BTW: The ext4_force_commit() call in fallocate operations is definitely
racy as pages can get dirtied and journalled in the running transaction
anytime while we wait for transaction commit (which I suspect is happening
in your testcase)... So that needs some more thought as well.

								Honza
Namjae Jeon Nov. 20, 2015, 4:34 a.m. UTC | #5
> 
> On Wed 18-11-15 22:36:51, Jan Kara wrote:
> > On Tue 17-11-15 13:47:50, Namjae Jeon wrote:
> > > > On Mon 09-11-15 14:21:11, Namjae Jeon wrote:
> > > > > >
> > > > > > On Wed, Oct 21, 2015 at 06:44:10PM +0900, Namjae Jeon wrote:
> > > > > > > > Interestingly we're not seeing these memory leaks on the truncate
> > > > > > > > path, so I suspect the issue is in how collapse range is clearing
> > > > > > > > pages from the page cache, especially pages that were freshly written
> > > > > > > > to the journal by the commit but which hadn't yet been writtten to
> > > > > > > > disk and then marked as complete so we can allow the relevant
> > > > > > > > transaction to be checkpointed.  (Although we're not leaking the
> > > > > > > > journal head structures, but only the buffer heads, so the story most
> > > > > > > > be a bit more complicated than that.)
> > > > > > >
> > > > > > > Okay, Thanks for sharing your view and points !!
> > > > > > >
> > > > > > > Currently I can reproduce memory leak issue without collase/insert/zero range.
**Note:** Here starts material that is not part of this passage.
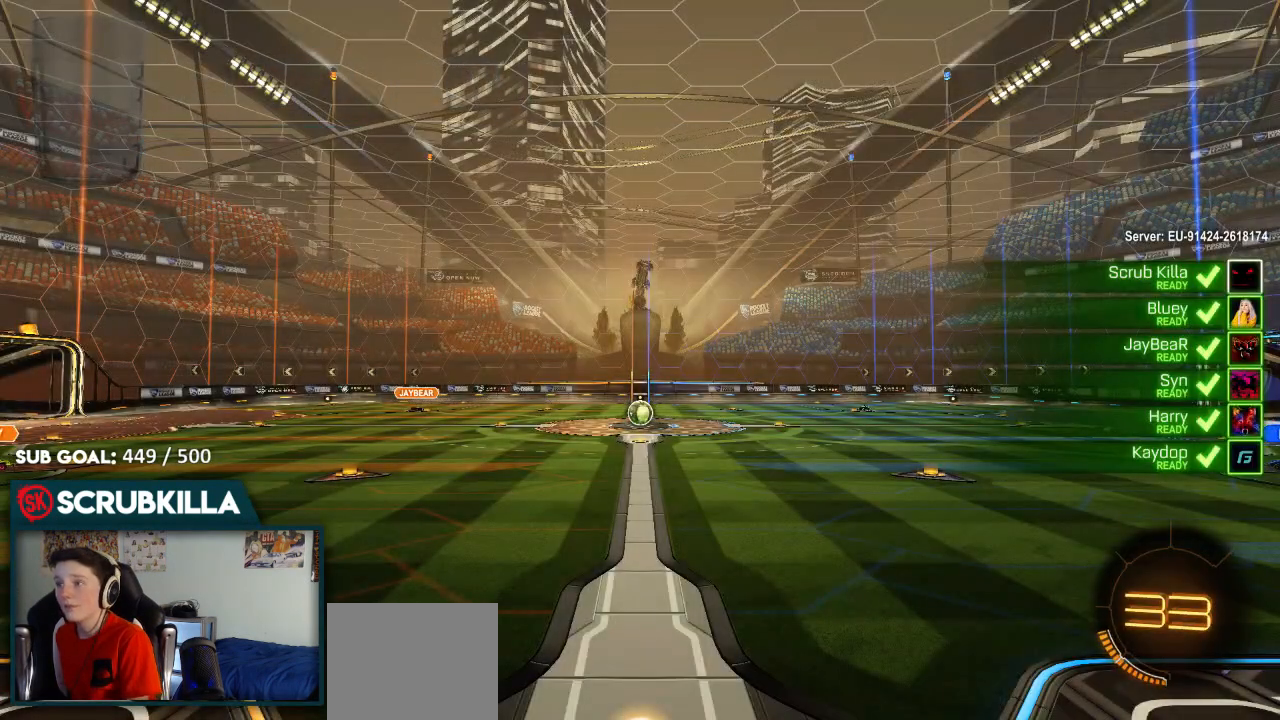
{"buttons": ["B", "R2"], "left_stick": "center", "right_stick": "center", "events": [[83, "Y", "down"], [133, "B", "down"], [183, "Y", "up"], [283, "Y", "down"], [333, "Y", "up"], [383, "Y", "down"], [450, "Y", "up"]]}
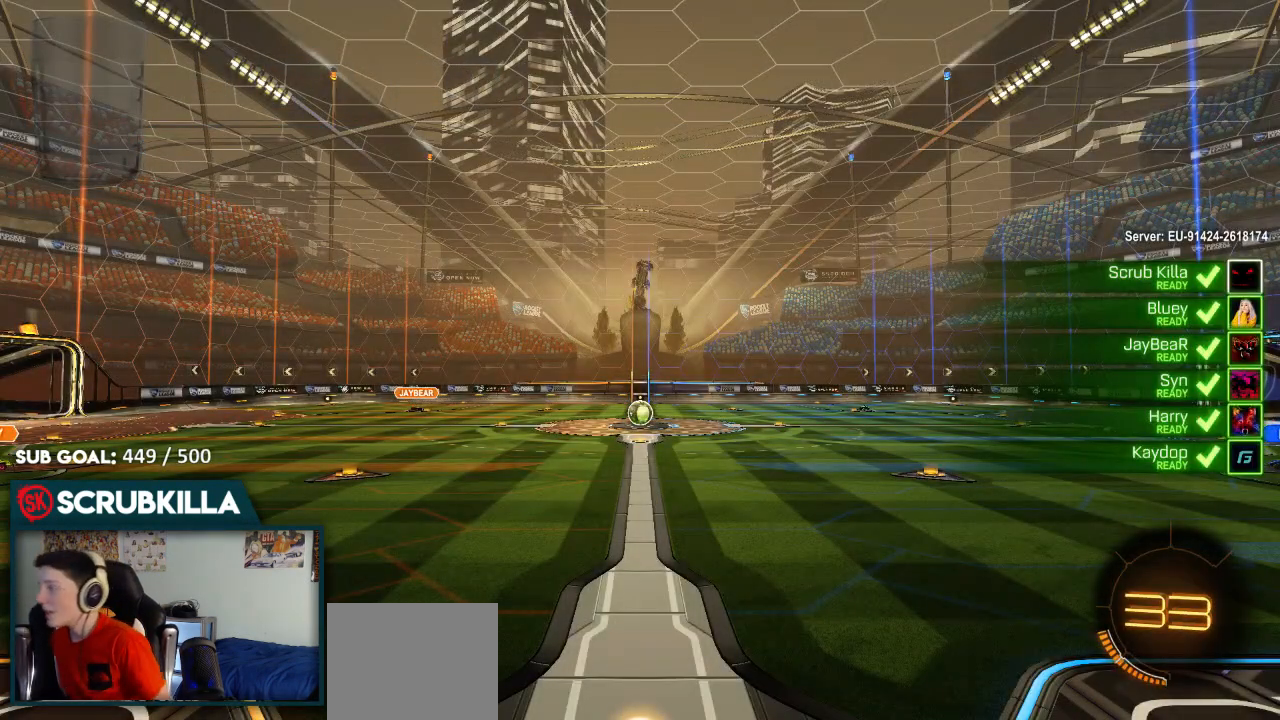
{"buttons": ["B", "Y", "R2"], "left_stick": "center", "right_stick": "center", "events": [[50, "Y", "down"], [350, "Y", "up"], [417, "Y", "down"]]}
> > > > > > > conditions like the following.(collase/insert/zero range are disable with -I -C -z option
> and
> > > > add -y
> > > > > > option instead of -W)
> > > > > > >   1. small size parition(1GB)
> > > > > > >   2. run fsx with these options "./fsx -N 30000 -o 128000 -l 500000 -r 4096 -t 512 -w 512
> -Z -R
> > > > -y -
> > > > > > I -C -z testfile"
> > > > > > > And same result with generic/091 is showing (buffer_head leak)
> > > > > > >
> > > > > > > So I am starting to find root-cause base on your points.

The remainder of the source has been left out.